- _Teks yang Dikaji_:
++++++++
Menurut Badan Pusat Statistik (BPS), setiap tahunnya Indonesia terus mengimpor tembakau dari sejumlah negara.

Dikutip dari laman bps.go.id, Tiongkok menjadi negara importir tembakau terbesar, dengan nilai US$ 164,8 juta pada 2020. Nilai tersebut setara dengan 29,94% dari total impor tembakau ke Indonesia.

Brazil berada di posisi kedua dengan nilai impor tembakau sebesar US$ 126,8 juta (23,02%). Setelahnya ada Zimbawe dengan impor tembakau senilai US$ 46,76 juta (8,5%).

Data BPS tersebut juga menunjukkan nilai impor tembakau ke Indonesia menunjukkan tren yang naik dalam lima tahun terakhir.

Nilai impor tembakau tertinggi terjadi pada pada 2018 yakni mencapai 121,38 ton, sedangkan yang terendah adalah pada 2020 yakni sebesar 110,27 ton.

Adapun volume impor tembakau ke tanah air mencapai 116,93 ribu ton pada 2021. Jumlah itu naik 6,03% dibandingkan tahun sebelumnya.

Hancurnya harga tembakau lokal akibat masuknya tembakau impor membuat para petani semakin merana, karena ada petani di sejumlah daerah yang memang hanya bisa mengandalkan tembakau.

Mereka tidak bisa beralih menanam komoditi lainnya, karena ketiadaan modal atau minimnya keahlian.

Alhasil, mereka bertahan di tengah sejumlah keterbatasan.

"Bertahannya hanya mengandalkan tabungan saja. Kalau habis panen uangnya tidak dihabiskan untuk bertahan hidup," ungkap Edi.

Kondisi para petani tembakau semakin terjepit dengan adanya sejumlah pajak yang memotong penghasilan mereka.

Menurut Edi, sedikitnya ada dua pajak yang dikenakan kepada para petani tembakau di provinsi Jawa Tengah, yakni pajak hasil pertanian sebesar 5 persen dan pajak tembakau sebesar 15 persen.

Itu yang resmi, kata Edi. Ada juga pajak tidak resmi berupa pungutan yang dilakukan oleh koperasi dan tengkulak. Karena tidak resmi, maka tidak ada angka pastinya. Namun yang pasti hal tersebut semakin memberatkan petani.
++++++++
- _Perintah 1_:
Salinlah satu bagian teks tentang impor tembakau tanpa mengubah apa pun. Mulailah pada kata-kata yang memuat "Dikutip dari laman", lalu berhentilah setelah "dibandingkan tahun sebelumnya.".
++++++++
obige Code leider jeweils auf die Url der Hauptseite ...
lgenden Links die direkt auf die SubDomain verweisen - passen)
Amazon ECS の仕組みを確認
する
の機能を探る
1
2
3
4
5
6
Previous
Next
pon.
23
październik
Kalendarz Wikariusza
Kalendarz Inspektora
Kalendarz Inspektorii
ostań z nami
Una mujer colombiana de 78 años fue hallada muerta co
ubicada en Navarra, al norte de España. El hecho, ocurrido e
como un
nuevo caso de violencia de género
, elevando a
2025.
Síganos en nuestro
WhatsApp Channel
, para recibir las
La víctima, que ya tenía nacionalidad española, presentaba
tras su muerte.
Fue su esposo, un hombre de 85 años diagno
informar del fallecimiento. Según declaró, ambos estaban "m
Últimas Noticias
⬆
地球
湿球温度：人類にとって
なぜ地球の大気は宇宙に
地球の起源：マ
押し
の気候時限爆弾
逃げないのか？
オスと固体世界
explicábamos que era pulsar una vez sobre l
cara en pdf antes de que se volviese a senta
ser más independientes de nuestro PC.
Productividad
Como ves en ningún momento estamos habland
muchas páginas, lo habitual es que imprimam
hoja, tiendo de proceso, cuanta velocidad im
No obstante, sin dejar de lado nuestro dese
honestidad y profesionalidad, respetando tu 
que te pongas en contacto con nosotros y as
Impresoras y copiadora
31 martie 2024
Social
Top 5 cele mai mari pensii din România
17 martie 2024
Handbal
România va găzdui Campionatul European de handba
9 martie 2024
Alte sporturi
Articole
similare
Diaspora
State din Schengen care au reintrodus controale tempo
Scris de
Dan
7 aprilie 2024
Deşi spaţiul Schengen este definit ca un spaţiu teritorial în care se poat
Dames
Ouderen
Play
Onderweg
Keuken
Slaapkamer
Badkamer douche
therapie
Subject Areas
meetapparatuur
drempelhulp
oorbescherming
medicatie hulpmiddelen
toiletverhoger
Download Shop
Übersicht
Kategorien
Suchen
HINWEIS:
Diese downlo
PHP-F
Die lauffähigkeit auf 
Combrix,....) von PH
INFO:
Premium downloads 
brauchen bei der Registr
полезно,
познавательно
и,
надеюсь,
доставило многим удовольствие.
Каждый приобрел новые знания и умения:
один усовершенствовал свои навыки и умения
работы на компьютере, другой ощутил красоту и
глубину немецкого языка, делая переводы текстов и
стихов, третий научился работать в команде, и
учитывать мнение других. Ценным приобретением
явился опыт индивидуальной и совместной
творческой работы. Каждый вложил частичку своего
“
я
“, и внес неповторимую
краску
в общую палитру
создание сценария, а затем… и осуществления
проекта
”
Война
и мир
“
++++++++
- _Perintah 2_:
Pilih dan salin setiap baris catatan di atas yang memuat kata "nuestro".

- _Ruang Jawaban 1_:
Dikutip dari laman bps.go.id, Tiongkok menjadi negara importir tembakau terbesar, dengan nilai US$ 164,8 juta pada 2020. Nilai tersebut setara dengan 29,94% dari total impor tembakau ke Indonesia.

Brazil berada di posisi kedua dengan nilai impor tembakau sebesar US$ 126,8 juta (23,02%). Setelahnya ada Zimbawe dengan impor tembakau senilai US$ 46,76 juta (8,5%).

Data BPS tersebut juga menunjukkan nilai impor tembakau ke Indonesia menunjukkan tren yang naik dalam lima tahun terakhir.

Nilai impor tembakau tertinggi terjadi pada pada 2018 yakni mencapai 121,38 ton, sedangkan yang terendah adalah pada 2020 yakni sebesar 110,27 ton.

Adapun volume impor tembakau ke tanah air mencapai 116,93 ribu ton pada 2021. Jumlah itu naik 6,03% dibandingkan tahun sebelumnya.

- _Ruang Jawaban 2_:
Síganos en nuestro
ser más independientes de nuestro PC.
No obstante, sin dejar de lado nuestro dese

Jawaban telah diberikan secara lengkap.